Sahel

Le défi énergétique au Sahel : miser sur le renouvelable

Energie Environnement

Les changements climatiques intenses qui touchent la bande sahélienne amènent les pays de la région à s’interroger sur le développement des infrastructures énergétiques. 237 millions de personnes vivent actuellement sans électricité dans cette zone, et la consommation énergétique actuelle s’appuie essentiellement sur le fossile, dont le coût d’importation est très élevé. Une problématique qui pousse les États à réfléchir à  leurs mixes énergétiques. 

Les pays situés dans la zone du Sahel font face à des enjeux de développement cruciaux en matière de transition énergétique. 237 millions de personnes n’ont en effet pas accès à l’électricité. Une problématique qui amène les pays membres, comme par exemple le Tchad, le Mali ou encore le Burkina Faso, à s’interroger sur les infrastructures adéquates à développer.

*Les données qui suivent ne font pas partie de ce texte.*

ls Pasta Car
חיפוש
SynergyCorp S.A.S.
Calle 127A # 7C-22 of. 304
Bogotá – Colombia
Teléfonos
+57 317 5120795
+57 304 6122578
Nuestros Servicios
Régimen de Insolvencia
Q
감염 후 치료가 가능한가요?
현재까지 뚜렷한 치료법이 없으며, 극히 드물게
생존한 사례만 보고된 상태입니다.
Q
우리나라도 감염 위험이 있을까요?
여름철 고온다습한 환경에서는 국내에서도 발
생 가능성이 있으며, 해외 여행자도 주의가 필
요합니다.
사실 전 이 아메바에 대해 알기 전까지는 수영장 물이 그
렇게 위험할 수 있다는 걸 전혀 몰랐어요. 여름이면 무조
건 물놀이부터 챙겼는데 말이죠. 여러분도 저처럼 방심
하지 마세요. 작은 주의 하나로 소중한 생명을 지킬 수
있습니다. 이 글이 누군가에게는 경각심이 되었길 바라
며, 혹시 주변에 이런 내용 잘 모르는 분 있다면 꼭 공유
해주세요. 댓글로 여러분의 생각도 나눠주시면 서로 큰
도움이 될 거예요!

Cette fracture énergétique participe à l’exclusion et la pauvreté des populations rurales. Aujourd’hui, 58% des ménages sénégalais sont privés d’électricité. Cette pénurie d’électricité à la campagne pérennise l’exode rurale, le déplacement des population vers la ville.

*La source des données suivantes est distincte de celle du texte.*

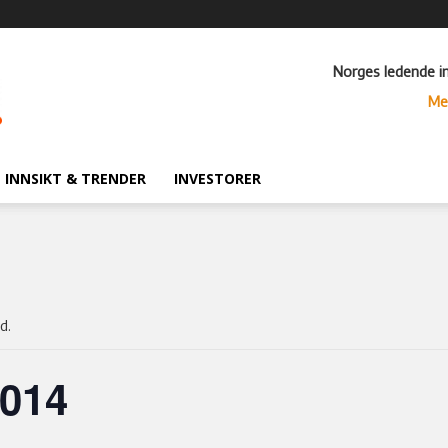
Norges ledende i
Me
INNSIKT & TRENDER
INVESTORER
d.
2014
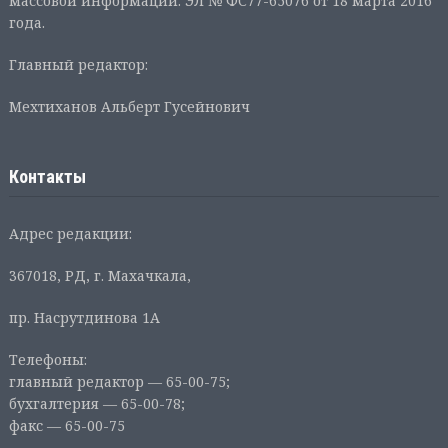
массовой информации: ЭЛ № ФС77-65076 от 18 марта 2016
года.
Главный редактор:
Мехтиханов Альберт Гусейнович
Контакты
Адрес редакции:
367018, РД, г. Махачкала,
пр. Насрутдинова 1А
Телефоны:
главный редактор — 65-00-75;
бухгалтерия — 65-00-78;
факс — 65-00-75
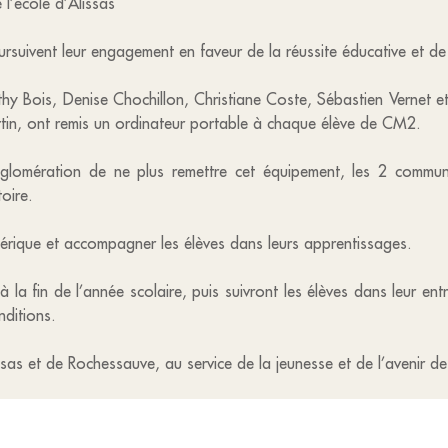
l’école d’Alissas
uivent leur engagement en faveur de la réussite éducative et de 
thy Bois, Denise Chochillon, Christiane Coste, Sébastien Vernet e
rtin, ont remis un ordinateur portable à chaque élève de CM2.
mération de ne plus remettre cet équipement, les 2 communes o
toire.
 numérique et accompagner les élèves dans leurs apprentissages.
 la fin de l’année scolaire, puis suivront les élèves dans leur ent
nditions.
sas et de Rochessauve, au service de la jeunesse et de l’avenir d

A l’exode rurale s’ajoute le problème des coûts très élevés de l’utilisation des énergies fossiles, pour la majorité importées. « Le manque d’accès et le coût élevé des matières premières, qui se répercute sur le prix de l’électricité, ralentissent l’économie et freinent le développement », explique Abou Ndour, coordinateur de programme d’Enda Énergie, au journal La Croix.

Si les gisements de pétrole et de gaz offshore découverts au Sénégal devraient favoriser la croissance du pays, il n’en demeure pas moins que l’enjeu principal est d’ordre environnemental. Ainsi, en appauvrissant ses ressources, et en participant au réchauffement climatique, le Sahel entretiendra un cercle vicieux pour la pauvreté.

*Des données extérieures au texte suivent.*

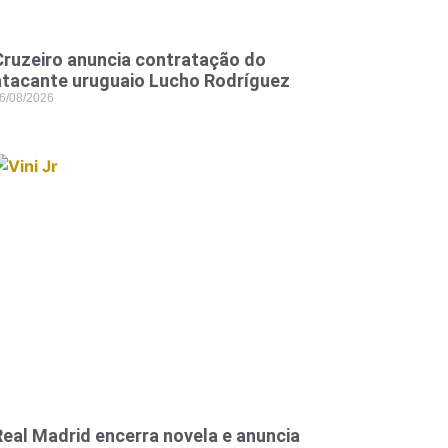
Cruzeiro anuncia contratação do
atacante uruguaio Lucho Rodríguez
6/08/2026
Real Madrid encerra novela e anuncia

L’objectif majeur pour ces pays est donc de rendre l’énergie universelle, tout en proposant un modèle de consommation et de production vertueux. D’où l’importance accordée à la diversification de leur mix énergétique par certains pays sahéliens. Les énergies renouvelables apparaissent alors comme la clé pour une énergie accessible et respectueuse de l’environnement, étant donné que la zone jouit d’un fort potentiel en éolien, hydroélectricité ou en énergie solaire.

Des énergies qui ont bien sûr un coût important en matière d’infrastructures. Tout en ayant conscience des investissements importants que cette transition nécessite, le Sénégal se démarque dans le domaine. Ainsi, au Cap-Vert, 60% de l’énergie provient du renouvelable. Par ailleurs, depuis 2017, l’État finance également des centrales photovoltaïques.